**GOAL OF THE EXERCISE**:
Report each line in the rows below that contains the word "what", copying the line in full. Case counts.

**RECORDS FOR PROCESSING**:
┌────────
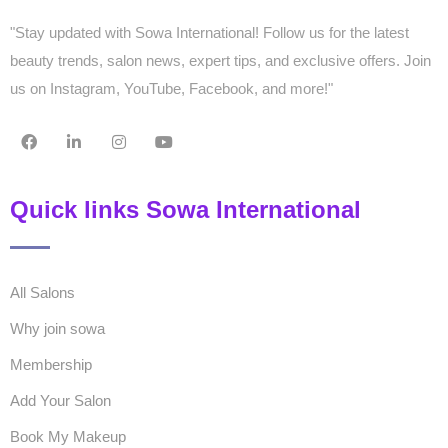
"Stay updated with Sowa International! Follow us for the latest
beauty trends, salon news, expert tips, and exclusive offers. Join
us on Instagram, YouTube, Facebook, and more!"
Quick links Sowa International
All Salons
Why join sowa
Membership
Add Your Salon
Book My Makeup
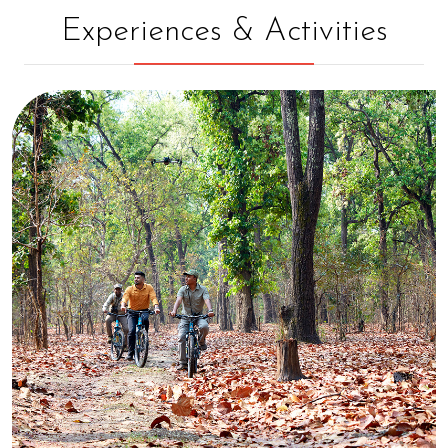
Experiences & Activities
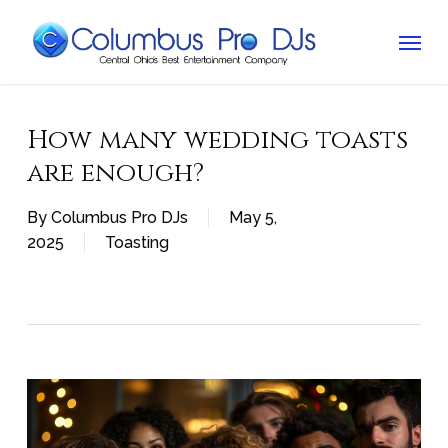
Skip
Menu
to
main
content
How many wedding toasts
are enough?
By
Columbus Pro DJs
May 5,
2025
Toasting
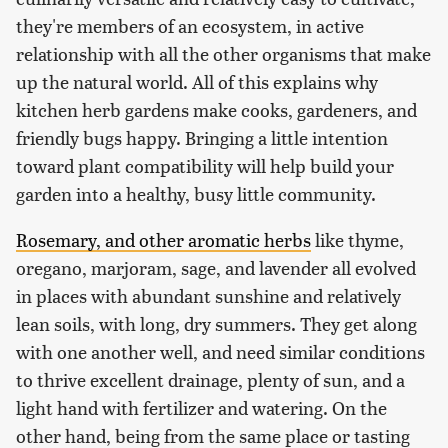
they're members of an ecosystem, in active
relationship with all the other organisms that make
up the natural world. All of this explains why
kitchen herb gardens make cooks, gardeners, and
friendly bugs happy. Bringing a little intention
toward plant compatibility will help build your
garden into a healthy, busy little community.
Rosemary, and other aromatic herbs
like thyme,
oregano, marjoram, sage, and lavender all evolved
in places with abundant sunshine and relatively
lean soils, with long, dry summers. They get along
with one another well, and need similar conditions
to thrive excellent drainage, plenty of sun, and a
light hand with fertilizer and watering. On the
other hand, being from the same place or tasting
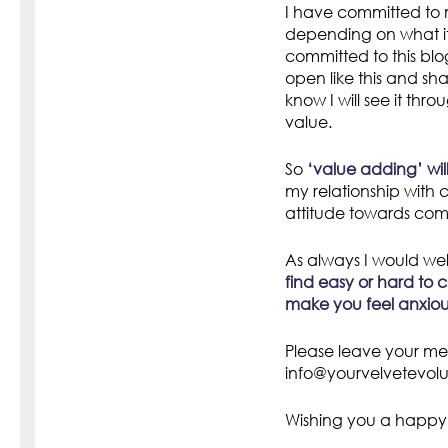
I have committed to 
depending on what it
committed to this bl
open like this and sh
know I will see it thro
value.
So
‘value adding’ will
my relationship with
attitude towards co
As always I would we
find easy or hard to 
make you feel anxio
Please leave your me
info@yourvelvetevol
Wishing you a happy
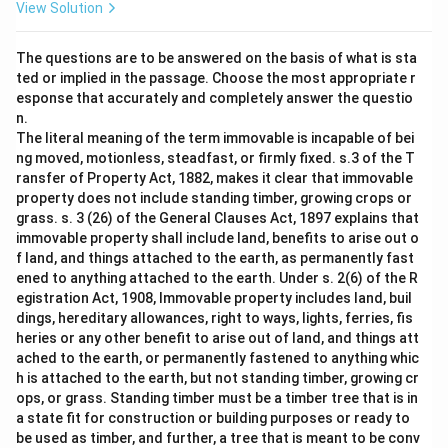
View Solution
The questions are to be answered on the basis of what is sta
ted or implied in the passage. Choose the most appropriate r
esponse that accurately and completely answer the questio
n.
The literal meaning of the term immovable is incapable of bei
ng moved, motionless, steadfast, or firmly fixed. s.3 of the T
ransfer of Property Act, 1882, makes it clear that immovable
property does not include standing timber, growing crops or
grass. s. 3 (26) of the General Clauses Act, 1897 explains that
immovable property shall include land, benefits to arise out o
f land, and things attached to the earth, as permanently fast
ened to anything attached to the earth. Under s. 2(6) of the R
egistration Act, 1908, Immovable property includes land, buil
dings, hereditary allowances, right to ways, lights, ferries, fis
heries or any other benefit to arise out of land, and things att
ached to the earth, or permanently fastened to anything whic
h is attached to the earth, but not standing timber, growing cr
ops, or grass. Standing timber must be a timber tree that is in
a state fit for construction or building purposes or ready to
be used as timber, and further, a tree that is meant to be conv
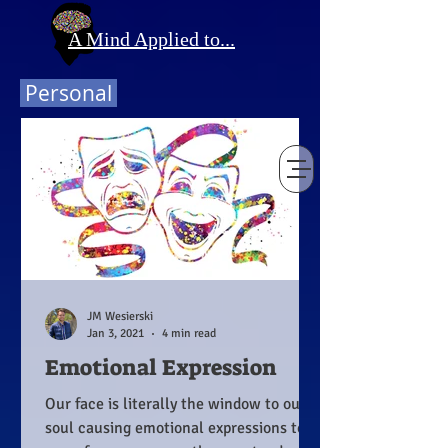
A Mind Applied to...
Personal
JM Wesierski
Jan 3, 2021
4 min read
Emotional Expression
Our face is literally the window to our
soul causing emotional expressions to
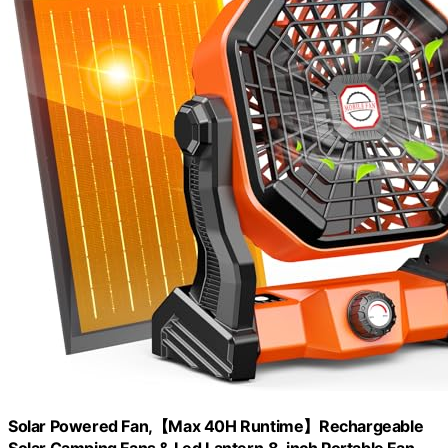
Solar Powered Fan,【Max 40H Runtime】Rechargeable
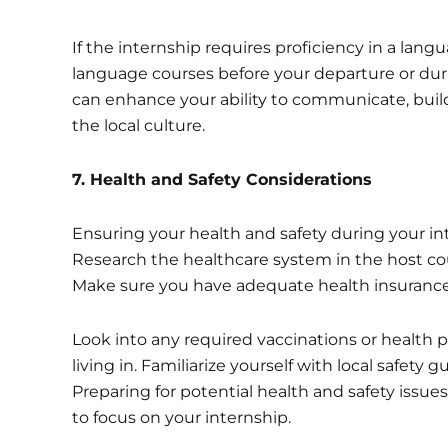
If the internship requires proficiency in a lang
language courses before your departure or duri
can enhance your ability to communicate, build 
the local culture.
7
. Health and Safety Considerations
Ensuring your health and safety during your in
Research the healthcare system in the host coun
Make sure you have adequate health insurance 
Look into any required vaccinations or health p
living in. Familiarize yourself with local safet
Preparing for potential health and safety issue
to focus on your internship.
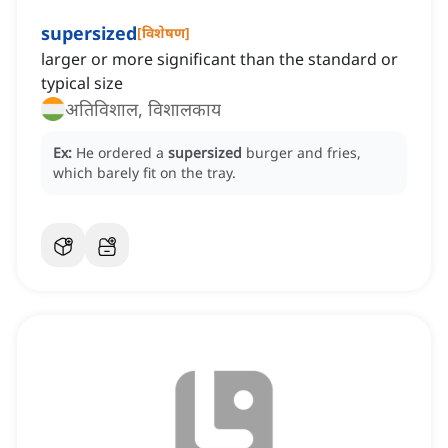
supersized
[
विशेषण
]
larger or more significant than the standard or
typical size
अतिविशाल, विशालकाय
Ex:
He ordered a
supersized
burger and fries,
which barely fit on the tray.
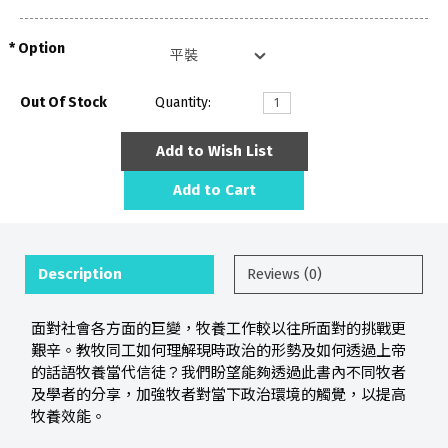
Option
Out Of Stock
Quantity:
Add to Wish List
Add to Cart
Description
Reviews (0)
面對社會各方面的巨變，牧養工作較以往所面對的挑戰更
艱辛。教牧同工如何理解現時政治的形勢及如何透過上帝
的話語牧養當代信徒？我們盼望能夠透過此書內不同牧者
及學者的分享，加強牧者對當下政治環境的觸覺，以提高
牧養效能。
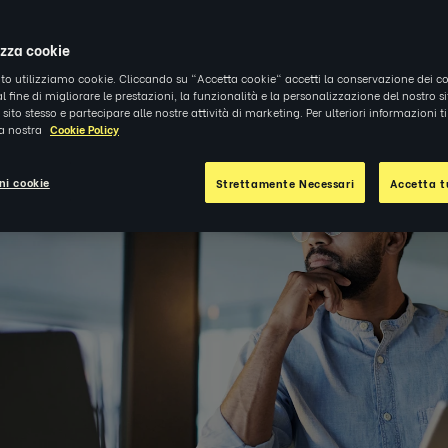
1
|
APPROFONDIMENTI
izza cookie
ito utilizziamo cookie. Cliccando su "Accetta cookie" accetti la conservazione dei co
al fine di migliorare le prestazioni, la funzionalità e la personalizzazione del nostro s
el sito stesso e partecipare alle nostre attività di marketing. Per ulteriori informazioni 
la nostra
Cookie Policy
ni cookie
Strettamente Necessari
Accetta tu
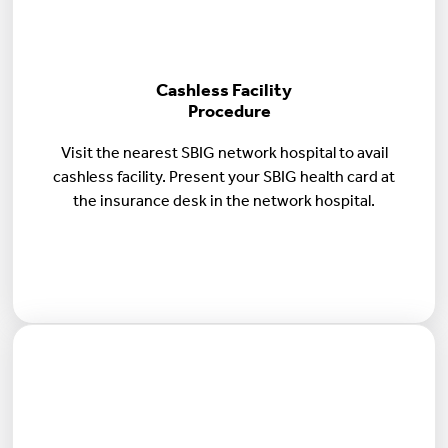
Cashless Facility
Procedure
Visit the nearest SBIG network hospital to avail
cashless facility. Present your SBIG health card at
the insurance desk in the network hospital.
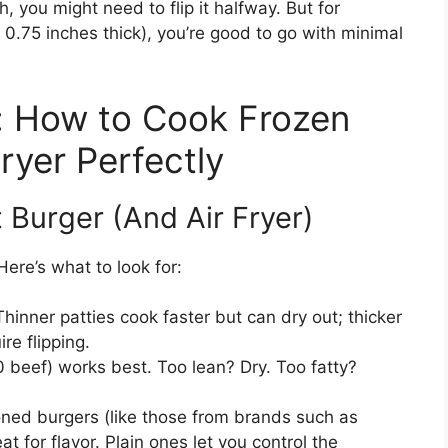
ch, you might need to flip it halfway. But for
0.75 inches thick), you’re good to go with minimal
: How to Cook Frozen
ryer Perfectly
 Burger (And Air Fryer)
Here’s what to look for:
Thinner patties cook faster but can dry out; thicker
e flipping.
 beef) works best. Too lean? Dry. Too fatty?
ed burgers (like those from brands such as
 for flavor. Plain ones let you control the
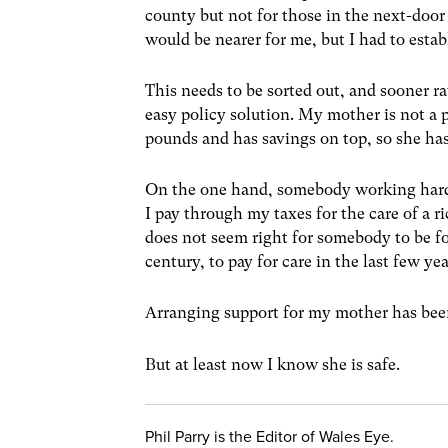
county but not for those in the next-door
would be nearer for me, but I had to esta
This needs to be sorted out, and sooner ra
easy policy solution. My mother is not 
pounds and has savings on top, so she has 
On the one hand, somebody working hard
I pay through my taxes for the care of a r
does not seem right for somebody to be for
century, to pay for care in the last few year
Arranging support for my mother has been
But at least now I know she is safe.
Phil Parry is the Editor of Wales Eye.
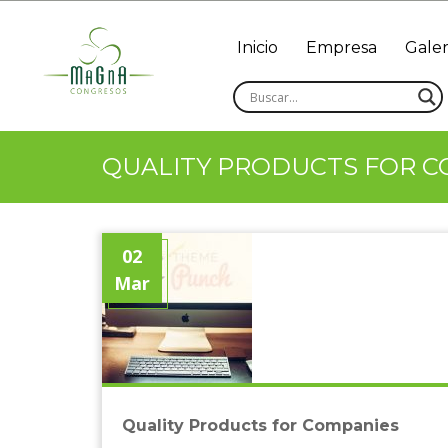
Inicio
Empresa
Galer
QUALITY PRODUCTS FOR C
02
Mar
Quality Products for Companies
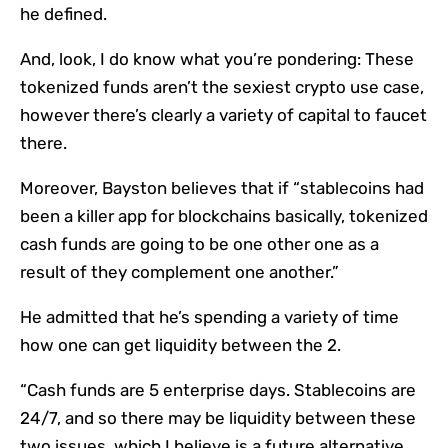
he defined.
And, look, I do know what you’re pondering: These
tokenized funds aren’t the sexiest crypto use case,
however there’s clearly a variety of capital to faucet
there.
Moreover, Bayston believes that if “stablecoins had
been a killer app for blockchains basically, tokenized
cash funds are going to be one other one as a
result of they complement one another.”
He admitted that he’s spending a variety of time
how one can get liquidity between the 2.
“Cash funds are 5 enterprise days. Stablecoins are
24/7, and so there may be liquidity between these
two issues, which I believe is a future alternative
└────────
**REPLY**:
depending on what it
The questions are to be answered on the basis of what is sta
Here’s what to look for:
And, look, I do know what you’re pondering: These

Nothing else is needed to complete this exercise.